When Life becomes the Teacher (3): What Grief Taught Me About Love and Leadership
Just days after I arrived at my parents’ home in the south of Germany, my mother began her journey to the other side. It felt as if she had waited for me.
I have lived outside Germany for thirteen years now, returning once or twice a year. My mother was already deeply affected by dementia. And yet, somehow, she seemed to know that it was time. Her transition took almost four weeks, and I was there every day - holding her hand, sitting in silence, saying the things that had remained unsaid for many years.
We did not have an easy relationship. And yet, as her life narrowed, something remarkable happened. She seemed to be reduced to what I now believe is the most essential thing in life: love.
In her last days, the only words she could still form were simple and direct: “I love you so much. Do you love me too?” She said this to me, to her husband, to my siblings, to her grandchildren, and even to the staff who entered her room. It was as if everything else had fallen away - memory, identity, history - leaving only love behind. Witnessing this was profoundly moving, and deeply humbling.

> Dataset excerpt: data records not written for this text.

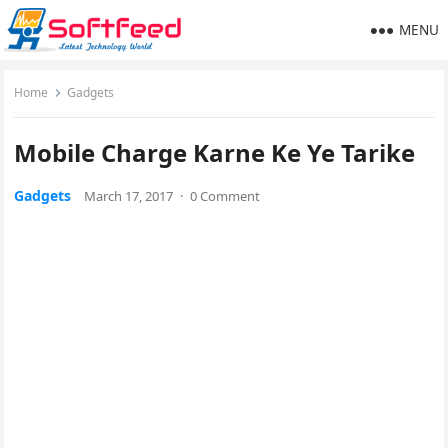
MENU
Home
Gadgets
Mobile Charge Karne Ke Ye Tarike
Gadgets
March 17, 2017
·
0 Comment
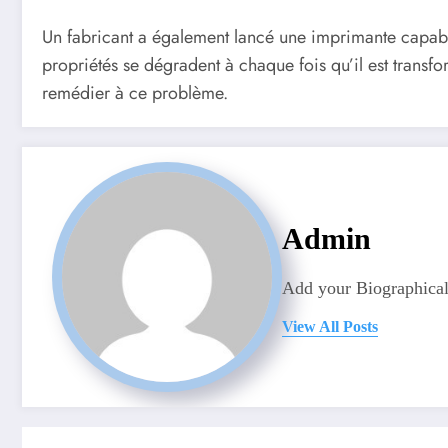
Un fabricant a également lancé une imprimante capable 
propriétés se dégradent à chaque fois qu’il est transf
remédier à ce problème.
Admin
Add your Biographical
View All Posts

After her death, practical matters took over. There was little space to grieve consciously. But something in me needed an outward gesture - a visible marker of an inner shift. And so, quite unexpectedly, I cut my hair very short, into a pixie cut.
This carries its own story. My mother always loved short hair. She disliked long hair, disliked grey hair - and she never tired of saying so. I resisted that all my life, holding on to my own sense of femininity. Only later, reflecting with my sisters, did we connect this to her own history: a war refugee during the Second World War, likely shaped in her early teens to suppress femininity as a matter of survival.
Cutting my hair now feels like a quiet act of reverence. I have decided to keep it this way for the full year of mourning. Living in India, this choice is very visible. Short hair on women is unusual here, and I receive curious looks and comments almost daily. And perhaps that, too, is part of the process - allowing grief to be seen, rather than hidden.
Letting go of my mother, and making sense of her life and mine, is still unfolding. In February, I will take time out deliberately - to sit with what has surfaced, and to allow the next layer of understanding to emerge.
Grief, I am learning, is not only about loss. It is also about being stripped back to what truly matters.